We did IVF with PGS, so we knew we had a chromosomally normal baby.  I had ultrasounds every week to check in on my little bean.  She had a perfect heartbeat every time.  We had an NT scan at 12w5d and everything was normal, low odds of issues.  I was one day shy of 16 weeks pregnant, so things are supposed to be fine now.  None of my other losses had made it this far, I thought my problem was losing babies early on.  I had made it to this point with my daughter, so I really thought I’d be ok.

I checked the heartbeat Friday night with my home doppler- everything was good.  Found it right away in the 160s.  Woke up on Saturday and we did some chores.  Headed to Home Depot to buy some flowers, planted them in the afternoon.  My husband cautioned me to take it easy, so I just stood around most of the time.  We made burgers and apple crisp for dinner, what a lovely Spring night.  The next day was Mother’s Day, so my husband and I were making plans.  We talked a little bit about baby names before heading to bed.  I had a feeling that the baby was a girl, but we could never agree on a girl name!  Boy’s names were easy.
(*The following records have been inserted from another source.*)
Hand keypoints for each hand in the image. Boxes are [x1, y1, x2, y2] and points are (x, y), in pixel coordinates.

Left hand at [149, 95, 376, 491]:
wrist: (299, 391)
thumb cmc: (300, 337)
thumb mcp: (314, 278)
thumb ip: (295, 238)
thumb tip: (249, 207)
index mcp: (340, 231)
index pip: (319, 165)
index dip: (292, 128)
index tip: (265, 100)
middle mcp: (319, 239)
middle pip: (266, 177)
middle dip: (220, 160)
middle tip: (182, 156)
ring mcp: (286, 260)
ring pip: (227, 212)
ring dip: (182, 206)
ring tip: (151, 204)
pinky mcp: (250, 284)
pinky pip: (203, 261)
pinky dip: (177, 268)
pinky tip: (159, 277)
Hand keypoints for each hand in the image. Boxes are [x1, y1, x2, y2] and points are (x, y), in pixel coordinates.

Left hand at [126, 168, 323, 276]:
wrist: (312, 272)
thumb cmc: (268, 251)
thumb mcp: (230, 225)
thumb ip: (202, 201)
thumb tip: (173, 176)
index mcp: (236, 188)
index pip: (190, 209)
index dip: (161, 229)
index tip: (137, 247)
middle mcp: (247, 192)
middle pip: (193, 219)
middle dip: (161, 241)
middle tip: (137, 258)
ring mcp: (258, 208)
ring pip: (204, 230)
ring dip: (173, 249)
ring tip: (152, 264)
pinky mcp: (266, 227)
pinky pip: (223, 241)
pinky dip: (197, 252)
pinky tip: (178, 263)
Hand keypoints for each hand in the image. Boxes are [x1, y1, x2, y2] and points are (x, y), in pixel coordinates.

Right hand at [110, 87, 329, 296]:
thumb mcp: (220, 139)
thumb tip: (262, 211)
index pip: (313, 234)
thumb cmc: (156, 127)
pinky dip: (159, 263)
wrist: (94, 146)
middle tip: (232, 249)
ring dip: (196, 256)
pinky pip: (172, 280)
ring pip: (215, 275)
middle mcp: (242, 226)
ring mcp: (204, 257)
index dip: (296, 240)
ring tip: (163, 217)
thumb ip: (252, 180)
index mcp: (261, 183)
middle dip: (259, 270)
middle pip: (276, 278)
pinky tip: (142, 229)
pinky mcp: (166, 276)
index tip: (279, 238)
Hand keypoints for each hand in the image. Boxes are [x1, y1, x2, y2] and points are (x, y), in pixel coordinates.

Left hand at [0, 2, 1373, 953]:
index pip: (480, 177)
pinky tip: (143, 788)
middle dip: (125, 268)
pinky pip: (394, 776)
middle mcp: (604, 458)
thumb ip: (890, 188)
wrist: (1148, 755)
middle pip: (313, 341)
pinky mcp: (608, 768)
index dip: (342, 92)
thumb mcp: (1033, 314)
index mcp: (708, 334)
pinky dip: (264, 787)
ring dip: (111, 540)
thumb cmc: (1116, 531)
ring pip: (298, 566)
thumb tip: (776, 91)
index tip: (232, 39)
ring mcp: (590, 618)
I went up to bed while my husband finished some emails and I wanted to listen to my baby again, just really quick.  I couldn’t find the heartbeat for several minutes, which was pretty odd.  I had had that happen once before, so I took a drink of water and walked around and then tried again.  Still nothing.  My husband told me not to panic and was trying to blame the doppler, saying that maybe it needed new batteries.  I knew.  I just knew.  I remember telling him that I was 90% certain that our baby was dead.  I don’t know how I went to sleep that night, I said I would try again in the morning.  But I knew.

Sunday morning was Mother’s Day.  I woke up at 430 and knew I wanted to check again with the doppler.  Hoping against hope that she was just hiding.  Nothing.  I went into the ER later that morning and it was confirmed.  My baby didn’t have a heartbeat anymore.  I am still haunted by the view of that ultrasound-  her not moving and no heartbeat.  I wish I hadn’t looked at the screen, it’s the worst image I’ve ever seen and it’s caused nightmares.  She measured right on- 16w, so I was given the choice to deliver her or have a D&C.  In the moment, I couldn’t imagine being induced.  I just wanted the horror of this all to be over.  I wanted my heart to stop beating, too, and it felt like it had.  How many times can one person handle their heart being ripped out?  And on Mother’s Day.  I don’t know what you believe in, God or the Universe or whatever, but that just seems extra cruel.

I want my baby.  My sweet little girl who was so wanted, who we tried so hard to have.  My daughter’s little sister that she’ll never get to meet.  I hate my body for not keeping her alive so I could meet her.

Why a blog?

I’m not a typical blogger.  I’ve found many blogs that I like to check into every now and again, but I’m not a writer.  I like to ramble and don’t want to have to edit my stream of thoughts.

But I’ve found myself feeling so completely alone after my last miscarriage, miscarriage #6.  The one that happened after a dozen ultrasounds assured me that my baby was healthy, growing on track, perfect.  There are groups on Facebook that talk about recurrent miscarriage and groups on BabyCenter to talk about losses in the 2nd/3rd trimester, and then there’s supposed to be my friends in real life.  Oh and my husband (who truly is a wonderful man, btw).  And yet it still feels like there’s no one there.  No one who understands, no one who wants to understand.  Hell, if it wasn’t my life that I was dealing with, *I* wouldn’t want to understand.  I don’t want to be around myself so why should I expect that anyone else wants to be around me?

So I’m putting it out here.  Maybe someday I can look back and see how far I’ve come.  Maybe I’ll read my ramblings and make sense of it all.